Problem details:
Across all the records, filter for lines with the word "formula" and copy them.
(Source material Opens)
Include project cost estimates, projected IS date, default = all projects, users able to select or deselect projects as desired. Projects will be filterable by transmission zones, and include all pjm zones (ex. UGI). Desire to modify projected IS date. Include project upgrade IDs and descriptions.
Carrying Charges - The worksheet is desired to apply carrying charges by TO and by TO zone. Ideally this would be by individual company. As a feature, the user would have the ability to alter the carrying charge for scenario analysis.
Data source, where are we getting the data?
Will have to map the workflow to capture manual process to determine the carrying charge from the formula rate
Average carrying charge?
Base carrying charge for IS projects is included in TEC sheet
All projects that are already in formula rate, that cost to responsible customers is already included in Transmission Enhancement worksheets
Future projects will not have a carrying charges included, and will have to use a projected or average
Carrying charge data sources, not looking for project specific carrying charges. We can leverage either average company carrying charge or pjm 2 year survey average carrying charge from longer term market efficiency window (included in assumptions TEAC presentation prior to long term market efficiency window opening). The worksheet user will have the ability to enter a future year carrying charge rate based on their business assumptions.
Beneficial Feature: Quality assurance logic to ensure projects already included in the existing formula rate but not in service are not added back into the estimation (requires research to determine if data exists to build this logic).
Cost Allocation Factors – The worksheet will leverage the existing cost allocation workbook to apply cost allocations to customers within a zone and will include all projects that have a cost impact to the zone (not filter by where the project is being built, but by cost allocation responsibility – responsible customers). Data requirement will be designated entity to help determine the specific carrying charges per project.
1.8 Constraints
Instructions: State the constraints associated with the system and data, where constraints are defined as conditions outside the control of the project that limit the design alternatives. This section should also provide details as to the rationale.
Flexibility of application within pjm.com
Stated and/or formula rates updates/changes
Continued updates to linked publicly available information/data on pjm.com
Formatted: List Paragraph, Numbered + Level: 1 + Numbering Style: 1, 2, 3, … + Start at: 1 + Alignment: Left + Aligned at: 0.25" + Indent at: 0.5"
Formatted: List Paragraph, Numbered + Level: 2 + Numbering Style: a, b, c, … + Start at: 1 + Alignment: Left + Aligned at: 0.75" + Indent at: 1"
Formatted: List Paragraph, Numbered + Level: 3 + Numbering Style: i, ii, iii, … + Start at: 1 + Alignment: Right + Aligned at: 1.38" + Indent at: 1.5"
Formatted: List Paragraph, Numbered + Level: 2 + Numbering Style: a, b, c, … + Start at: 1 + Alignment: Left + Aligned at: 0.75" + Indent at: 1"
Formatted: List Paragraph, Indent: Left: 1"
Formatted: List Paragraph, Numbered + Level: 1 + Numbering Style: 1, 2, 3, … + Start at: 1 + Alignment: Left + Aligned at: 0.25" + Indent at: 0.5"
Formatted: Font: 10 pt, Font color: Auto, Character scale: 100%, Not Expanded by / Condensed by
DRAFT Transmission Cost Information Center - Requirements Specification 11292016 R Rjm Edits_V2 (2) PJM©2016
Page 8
(Source material Closes)
The answer:
Will have to map the workflow to capture manual process to determine the carrying charge from the formula rate
All projects that are already in formula rate, that cost to responsible customers is already included in Transmission Enhancement worksheets
Beneficial Feature: Quality assurance logic to ensure projects already included in the existing formula rate but not in service are not added back into the estimation (requires research to determine if data exists to build this logic).
Stated and/or formula rates updates/changes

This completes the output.